Sotloff mengunjungi Israel pada musim panas tahun pertamanya kuliah di Universitas Central Florida, dan kemudian memutuskan untuk melanjutkan program studi kontraterorisme di sana, meskipun ada ketakutan dari keluarganya, kata Shirley Sotloff.

“Meski dia sadar akan bahayanya, keyakinannya pada kebaikan yang ada dalam diri setiap manusia membantunya mengatasi kecemasan dan ketakutannya,” kata Bookman.

Adik Sotloff, berpakaian hitam dan memakai kacamata hitam, membaca catatan singkat yang dia tulis untuk kakaknya.
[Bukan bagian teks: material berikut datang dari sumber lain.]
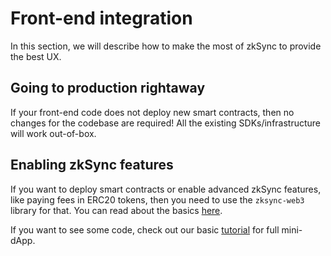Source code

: # Front-end integration

In this section, we will describe how to make the most of zkSync to provide the best UX.

## Going to production rightaway

If your front-end code does not deploy new smart contracts, then no changes for the codebase are required! All the existing SDKs/infrastructure will work out-of-box.

## Enabling zkSync features

If you want to deploy smart contracts or enable advanced zkSync features, like paying fees in ERC20 tokens, then you need to use the `zksync-web3` library for that. You can read about the basics [here](./features).

If you want to see some code, check out our basic [tutorial](../dev/tutorials/basic) for full mini-dApp.
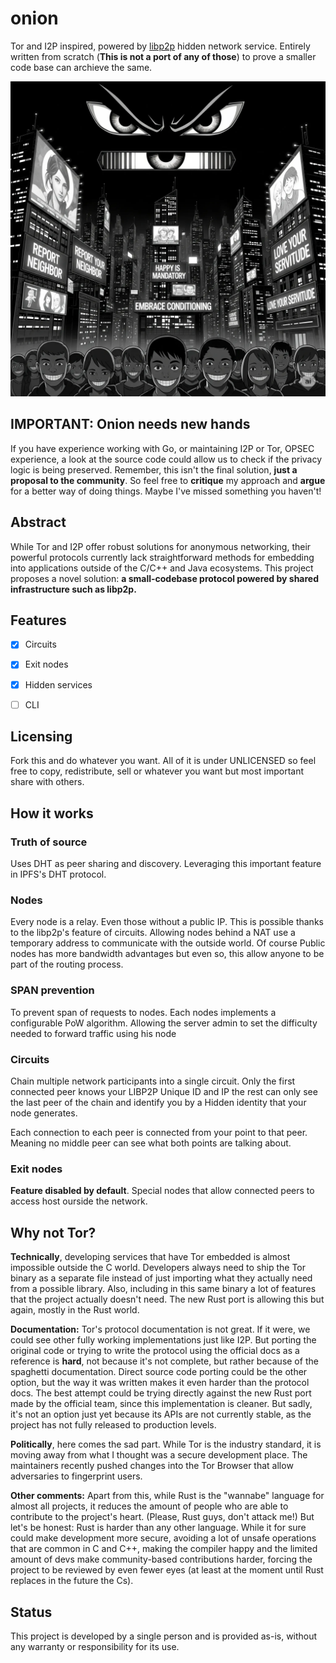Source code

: # onion

Tor and I2P inspired, powered by [libp2p](https://libp2p.io/) hidden network service. Entirely written from scratch (**This is not a port of any of those**) to prove a smaller code base can archieve the same.

![logo](images/logo.webp)

## IMPORTANT: Onion needs new hands

If you have experience working with Go, or maintaining I2P or Tor, OPSEC experience, a look at the source code could allow us to check if the privacy logic is being preserved. Remember, this isn't the final solution, **just a proposal to the community**. So feel free to **critique** my approach and **argue** for a better way of doing things. Maybe I've missed something you haven't!

## Abstract

While Tor and I2P offer robust solutions for anonymous networking, their powerful protocols currently lack straightforward methods for embedding into applications outside of the C/C++ and Java ecosystems. This project proposes a novel solution: **a small-codebase protocol powered by shared infrastructure such as libp2p.**

## Features

- [x] Circuits

- [x] Exit nodes

- [X] Hidden services

- [ ] CLI

## Licensing

Fork this and do whatever you want. All of it is under UNLICENSED so feel free to copy, redistribute, sell or whatever you want but most important share with others.

## How it works

### Truth of source

Uses DHT as peer sharing and discovery. Leveraging this important feature in IPFS's DHT protocol.

### Nodes

Every node is a relay. Even those without a public IP. This is possible thanks to the libp2p's feature of circuits. Allowing nodes behind a NAT use a temporary address to communicate with the outside world. Of course Public nodes has more bandwidth advantages but even so, this allow anyone to be part of the routing process.

### SPAN prevention

To prevent span of requests to nodes. Each nodes implements a configurable PoW algorithm. Allowing the server admin to set the difficulty needed to forward traffic using his node

### Circuits

Chain multiple network participants into a single circuit. Only the first connected peer knows your LIBP2P Unique ID and IP the rest can only see the last peer of the chain and identify you by a Hidden identity that your node generates.

Each connection to each peer is connected from your point to that peer. Meaning no middle peer can see what both points are talking about.

### Exit nodes

**Feature disabled by default**. Special nodes that allow connected peers to access host ourside the network.

## Why not Tor?

**Technically**, developing services that have Tor embedded is almost impossible outside the C world. Developers always need to ship the Tor binary as a separate file instead of just importing what they actually need from a possible library. Also, including in this same binary a lot of features that the project actually doesn't need. The new Rust port is allowing this but again, mostly in the Rust world.

**Documentation:** Tor's protocol documentation is not great. If it were, we could see other fully working implementations just like I2P. But porting the original code or trying to write the protocol using the official docs as a reference is **hard**, not because it's not complete, but rather because of the spaghetti documentation. Direct source code porting could be the other option, but the way it was written makes it even harder than the protocol docs. The best attempt could be trying directly against the new Rust port made by the official team, since this implementation is cleaner. But sadly, it's not an option just yet because its APIs are not currently stable, as the project has not fully released to production levels.

**Politically**, here comes the sad part. While Tor is the industry standard, it is moving away from what I thought was a secure development place. The maintainers recently pushed changes into the Tor Browser that allow adversaries to fingerprint users.

**Other comments:** Apart from this, while Rust is the "wannabe" language for almost all projects, it reduces the amount of people who are able to contribute to the project's heart. (Please, Rust guys, don't attack me!) But let's be honest: Rust is harder than any other language. While it for sure could make development more secure, avoiding a lot of unsafe operations that are common in C and C++, making the compiler happy and the limited amount of devs make community-based contributions harder, forcing the project to be reviewed by even fewer eyes (at least at the moment until Rust replaces in the future the Cs).

## Status

This project is developed by a single person and is provided as-is, without any warranty or responsibility for its use.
Di dalamnya dia menggambarkan bagaimana dia adalah sahabatnya dan bagaimana mereka bisa bahagia bersama “tidak melakukan apa pun”.

“Kaulah yang membawa musik ke dalam hidupku,” kata Lauren Sotloff sebelum membenamkan tangannya dengan air mata di wajahnya.

Dia kemudian memutar rekaman lagu yang mengingatkannya padanya: “Wish You Were Here” oleh Pink Floyd.

Saat lagu diputar, banyak penonton yang ikut ikut bernyanyi.

Sotloff adalah salah satu dari dua jurnalis Amerika yang ditangkap dan dipenggal oleh ISIS sebagai imbalan bagi militan tersebut untuk membayar kembali lebih dari 120 serangan udara AS atas aset mereka di Irak utara sejak 8 Agustus. Jurnalis James Foley dan Sotloff adalah dua orang yang digambarkan oleh Departemen Luar Negeri AS sebagai “beberapa” orang Amerika yang masih disandera oleh kelompok tersebut. ISIS juga mengancam akan membunuh seorang warga Inggris yang mereka sandera.

Sebelum kematiannya, Sotloff berhasil menyampaikan dua surat kepada keluarganya, kata sepupunya.

“Setiap orang memiliki dua kehidupan,” tulisnya di salah satu kehidupan. “Yang kedua dimulai ketika kamu sadar kamu hanya punya satu.”

Dia mendorong keluarganya untuk saling berpelukan, makan malam bersama, dan mengelilingi diri mereka dengan orang-orang yang kuat dan bijaksana.

Surat terakhir dikirim pada bulan Mei. Empat bulan kemudian dia dibunuh.